== Segment start ==
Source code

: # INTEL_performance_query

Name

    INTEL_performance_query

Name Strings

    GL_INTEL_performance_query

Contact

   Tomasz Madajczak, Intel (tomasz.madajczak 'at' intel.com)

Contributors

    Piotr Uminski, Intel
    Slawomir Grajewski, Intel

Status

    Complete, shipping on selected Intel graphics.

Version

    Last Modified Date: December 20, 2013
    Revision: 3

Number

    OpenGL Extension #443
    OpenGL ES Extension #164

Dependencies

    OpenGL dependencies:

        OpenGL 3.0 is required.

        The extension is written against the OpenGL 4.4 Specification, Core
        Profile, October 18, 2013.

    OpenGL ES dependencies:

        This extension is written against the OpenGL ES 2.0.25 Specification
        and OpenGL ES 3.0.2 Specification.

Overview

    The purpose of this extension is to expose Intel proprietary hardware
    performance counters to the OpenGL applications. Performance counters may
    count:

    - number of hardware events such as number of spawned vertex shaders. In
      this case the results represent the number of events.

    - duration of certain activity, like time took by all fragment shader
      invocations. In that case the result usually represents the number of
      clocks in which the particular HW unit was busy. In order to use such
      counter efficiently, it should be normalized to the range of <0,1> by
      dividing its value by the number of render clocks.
== Segment end ==
**Your goal:**
Reproduce every record word for word.

**Output of the exercise:**
Source code

: # INTEL_performance_query

Name

    INTEL_performance_query

Name Strings

    GL_INTEL_performance_query

Contact

   Tomasz Madajczak, Intel (tomasz.madajczak 'at' intel.com)

Contributors

    Piotr Uminski, Intel
    Slawomir Grajewski, Intel

Status

    Complete, shipping on selected Intel graphics.

Version

    Last Modified Date: December 20, 2013
    Revision: 3

Number

    OpenGL Extension #443
    OpenGL ES Extension #164

Dependencies

    OpenGL dependencies:

        OpenGL 3.0 is required.

        The extension is written against the OpenGL 4.4 Specification, Core
        Profile, October 18, 2013.

    OpenGL ES dependencies:

        This extension is written against the OpenGL ES 2.0.25 Specification
        and OpenGL ES 3.0.2 Specification.

Overview

    The purpose of this extension is to expose Intel proprietary hardware
    performance counters to the OpenGL applications. Performance counters may
    count:

    - number of hardware events such as number of spawned vertex shaders. In
      this case the results represent the number of events.

    - duration of certain activity, like time took by all fragment shader
      invocations. In that case the result usually represents the number of
      clocks in which the particular HW unit was busy. In order to use such
      counter efficiently, it should be normalized to the range of <0,1> by
      dividing its value by the number of render clocks.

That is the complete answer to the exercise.